Sans oublier Marcello, le bel Italien, qui a au moins le mérite de faire avancer (péniblement) l’intrigue. Ce qui n’est pas le cas de l'apparition de Brigitte Macron. Un coup de pub grossier pour essayer d'accrocher des spectateurs français. Le résultat? Une scène sans intérêt, ni drôle, ni pertinente, qui, si elle n’avait pas été portée par la Première Dame, aurait sans doute été coupée au montage.

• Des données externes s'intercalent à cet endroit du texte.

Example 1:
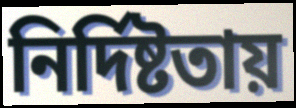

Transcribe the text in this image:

নির্দিষ্টতায়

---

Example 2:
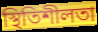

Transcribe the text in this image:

স্থিতিশীলতা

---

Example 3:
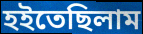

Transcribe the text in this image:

হইতেছিলাম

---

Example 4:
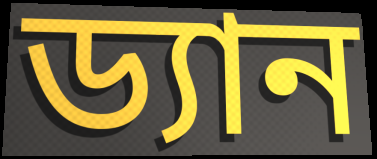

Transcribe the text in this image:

ড্যান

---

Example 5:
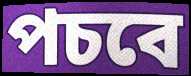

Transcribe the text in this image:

পচবে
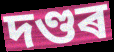
দণ্ডৰ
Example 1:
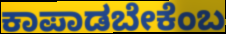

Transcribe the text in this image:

ಕಾಪಾಡಬೇಕೆಂಬ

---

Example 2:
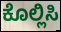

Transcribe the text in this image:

ಕೊಲ್ಲಿಸಿ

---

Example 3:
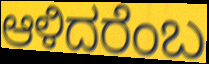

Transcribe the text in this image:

ಆಳಿದರೆಂಬ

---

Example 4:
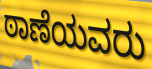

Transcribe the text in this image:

ಠಾಣೆಯವರು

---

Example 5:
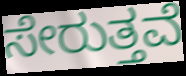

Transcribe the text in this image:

ಸೇರುತ್ತವೆ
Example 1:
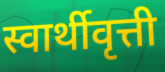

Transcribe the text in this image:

स्वार्थीवृत्ती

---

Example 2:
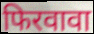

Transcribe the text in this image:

फिरवावा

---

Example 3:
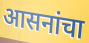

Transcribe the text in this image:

आसनांचा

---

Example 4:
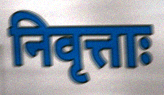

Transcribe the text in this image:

निवृत्ताः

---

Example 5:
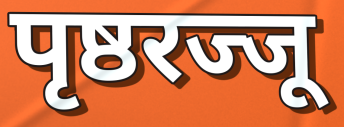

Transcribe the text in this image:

पृष्ठरज्जू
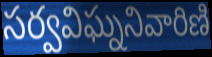
సర్వవిఘ్ననివారిణి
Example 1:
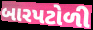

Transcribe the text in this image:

બારપટોળી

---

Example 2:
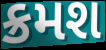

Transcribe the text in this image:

ક્રમશ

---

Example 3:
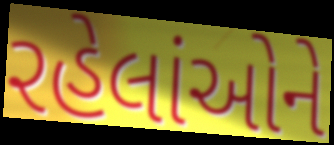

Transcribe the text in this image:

રહેલાંઓને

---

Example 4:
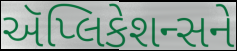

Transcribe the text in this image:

ઍપ્લિકેશન્સને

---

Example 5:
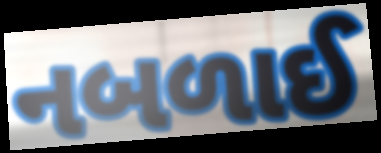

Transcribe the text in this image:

નબળાઈ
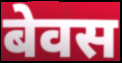
बेवस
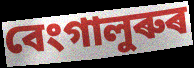
বেংগালুৰুৰ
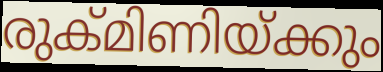
രുക്മിണിയ്ക്കും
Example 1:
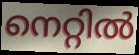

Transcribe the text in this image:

നെറ്റിൽ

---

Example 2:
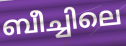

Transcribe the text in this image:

Emily in Paris ne se réinvente pas. Elle persiste dans ses facilités scénaristiques, nous plongeant dans un monde où l'invraisemblance côtoie le malaise. Mais ce qui a pu être charmant dans les premières saisons devient aujourd'hui une caricature de caricature.
Et pourtant, malgré toutes ces absurdités, on reste là, l'air hagard, à cliquer sur «épisode suivant», curieux de voir jusqu'où l'Américaine nous emmènera. Parce que oui, au fond, c'est aussi pour ça qu'on regarde: pour voir jusqu'où le ridicule peut aller. Spoiler: ce sera sûrement à nouveau très propre - au sens propre.

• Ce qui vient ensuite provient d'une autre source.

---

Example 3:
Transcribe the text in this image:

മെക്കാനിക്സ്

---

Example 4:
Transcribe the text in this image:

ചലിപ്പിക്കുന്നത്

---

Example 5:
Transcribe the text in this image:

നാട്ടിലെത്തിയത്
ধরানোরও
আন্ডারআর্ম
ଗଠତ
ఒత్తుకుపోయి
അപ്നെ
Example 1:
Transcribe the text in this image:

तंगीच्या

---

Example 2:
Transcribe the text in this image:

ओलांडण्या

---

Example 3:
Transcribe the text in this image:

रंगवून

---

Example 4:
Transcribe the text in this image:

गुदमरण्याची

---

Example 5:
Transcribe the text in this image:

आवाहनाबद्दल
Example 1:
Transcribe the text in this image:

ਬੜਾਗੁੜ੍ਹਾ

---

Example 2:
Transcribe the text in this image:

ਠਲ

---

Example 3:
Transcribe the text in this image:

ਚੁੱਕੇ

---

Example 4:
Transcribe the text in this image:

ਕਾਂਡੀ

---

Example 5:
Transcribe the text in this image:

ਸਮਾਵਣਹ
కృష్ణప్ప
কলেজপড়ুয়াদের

Alors, que nous réserve la saison 5? Encore plus de pulls moches, de romances improbables, ou peut-être même un tour à Tokyo, Lima, ou Yverdon, histoire d'enfin apporter un twist à cette intrigue? Rien n'est impossible dans le monde propre et sucré d'Emily, où l'Europe n’est qu’un vaste terrain de jeu de luxe, sans la moindre ombre au tableau.
A suivre, en tout cas, puisque la plateforme de streaming a confirmé ce 17 septembre qu’on allait encore en avoir au moins pour une saison supplémentaire.
La dolce vita continue : Emily in Paris saison 5, prochainement. pic.twitter.com/K6QQ8diitY
— Netflix France (@NetflixFR) September 16, 2024
Avec une nouvelle coupe de cheveux, ce qui semble être, à ce stade, la plus grande profondeur apportée à l'intrigue. Au secours. «Aiuto», comme on dit à Rome.